Mel'in okuduğu liseye bir vampire başlayana kadar. Daha da kötüsü, Mel'in en yakın arkadaşı Cathy, sözkonusu vampire fena hâlde tutuldu. Cathy'nin sonsuza dek pişmanlık duyacağı bir hata yapmasını önlemek de Mel'e düşüyor tabii. Her şeye burnunu sokmayı seven tatlı Mel'e.
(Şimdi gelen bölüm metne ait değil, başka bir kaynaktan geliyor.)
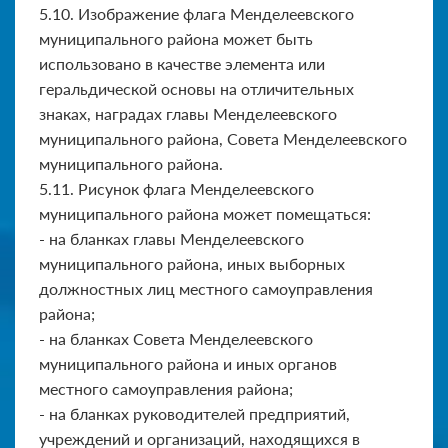
5.10. Изображение флага Менделеевского
муниципального района может быть
использовано в качестве элемента или
геральдической основы на отличительных
знаках, наградах главы Менделе­евского
муниципального района, Совета Менделеевского
муници­пального района.
5.11. Рисунок флага Менделеевского
муниципального района может помещаться:
- на бланках главы Менделеевского
муниципального района, иных выборных
должностных лиц местного самоуправления
района;
- на бланках Совета Менделеевского
муниципального района и иных органов
местного самоуправления района;
- на бланках руководителей предприятий,
учреждений и органи­заций, находящихся в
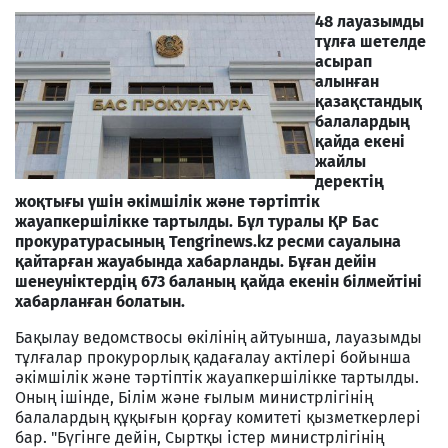
48 лауазымды
тұлға шетелде
асырап
алынған
қазақстандық
балалардың
қайда екені
жайлы
деректің
жоқтығы үшін әкімшілік және тәртіптік
жауапкершілікке тартылды. Бұл туралы ҚР Бас
прокуратурасының Tengrinews.kz ресми сауалына
қайтарған жауабында хабарланды. Бұған дейін
шенеуніктердің 673 баланың қайда екенін білмейтіні
хабарланған болатын.
Бақылау ведомствосы өкілінің айтуынша, лауазымды
тұлғалар прокурорлық қадағалау актілері бойынша
әкімшілік және тәртіптік жауапкершілікке тартылды.
Оның ішінде, Білім және ғылым министрлігінің
балалардың құқығын қорғау комитеті қызметкерлері
бар. "Бүгінге дейін, Сыртқы істер министрлігінің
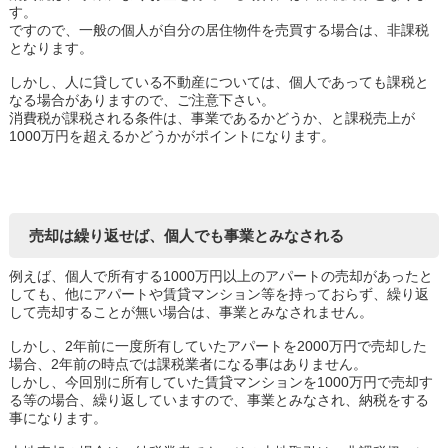
す。
ですので、一般の個人が自分の居住物件を売買する場合は、非課税
となります。
しかし、人に貸している不動産については、個人であっても課税と
なる場合がありますので、ご注意下さい。
消費税が課税される条件は、事業であるかどうか、と課税売上が
1000万円を超えるかどうかがポイントになります。
売却は繰り返せば、個人でも事業とみなされる
例えば、個人で所有する1000万円以上のアパートの売却があったと
しても、他にアパートや賃貸マンション等を持っておらず、繰り返
して売却することが無い場合は、事業とみなされません。
しかし、2年前に一度所有していたアパートを2000万円で売却した
場合、2年前の時点では課税業者になる事はありません。
しかし、今回別に所有していた賃貸マンションを1000万円で売却す
る等の場合、繰り返していますので、事業とみなされ、納税をする
事になります。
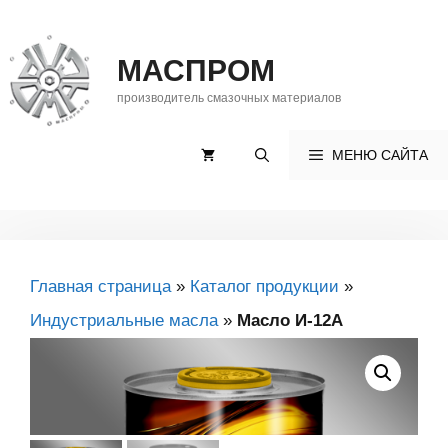
Перейти
к
МАСПРОМ
содержимому
производитель смазочных материалов
МЕНЮ САЙТА
Главная страница
»
Каталог продукции
»
Индустриальные масла
»
Масло И-12А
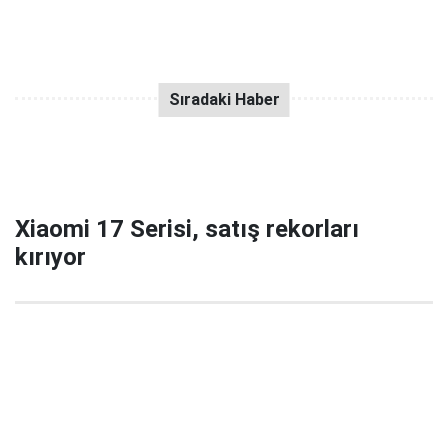
Xiaomi 17 Serisi, satış rekorları
kırıyor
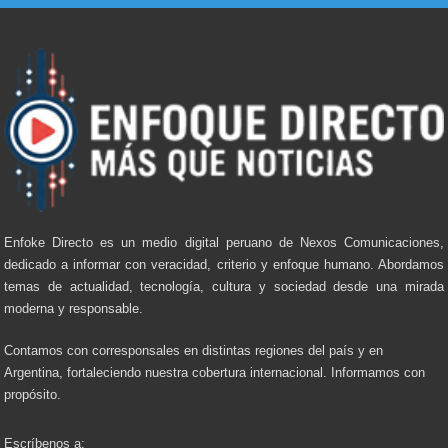
Enfoke Directo es un medio digital peruano de Nexos Comunicaciones,
dedicado a informar con veracidad, criterio y enfoque humano. Abordamos
temas de actualidad, tecnología, cultura y sociedad desde una mirada
moderna y responsable.
Contamos con corresponsales en distintas regiones del país y en
Argentina, fortaleciendo nuestra cobertura internacional. Informamos con
propósito.
Escríbenos a:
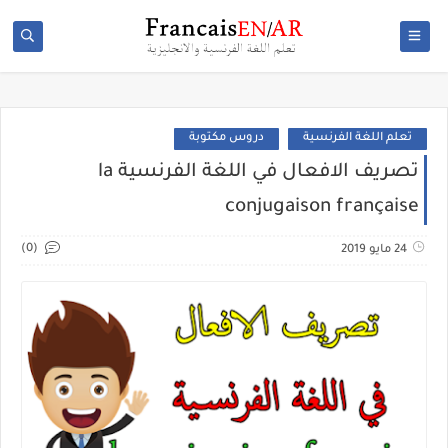
تعلم اللغة الفرنسية
دروس مكتوبة
تصريف الافعال في اللغة الفرنسية la
conjugaison française
(0)
24 مايو 2019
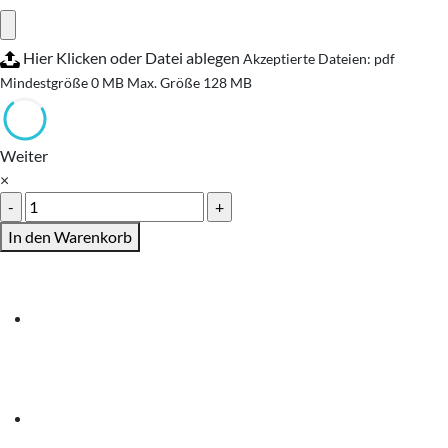
Hier Klicken oder Datei ablegen
Akzeptierte Dateien: pdf
Mindestgröße 0 MB
Max. Größe 128 MB
Weiter
×
Spiralbindung
A6
In den Warenkorb
Farbdruck
Menge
Mel, Cathy'ye yardım etmeye çalışırken -gerçi yardım isteyen kim-bir yandan da bir yakınının gizemli bir şekilde ortadan kayboluşunu araştırmak zorunda. Bütün bunlara bir dizi benzersiz ve karmaşık romantic ilişkiyi, aksi bir vampire polisi ve zombileri de ekleseniz bile Mel'in kendini nasıl da komik ve çılgın bir macerada bulacağını hayal edemezsiniz. Boşuna uğraşmayın.
İnsan Takımı'nda havalı vampirler, sıcak dostluklar ve aşkı sınayan değişimlerle dolu müthiş sürükleyici bir hikâye okurları bekliyor.
Vampirleri seviyorsanız bu kitap tam size göre. Vampirlerden nefret ediyorsanız, bu kitap yine tam size göre.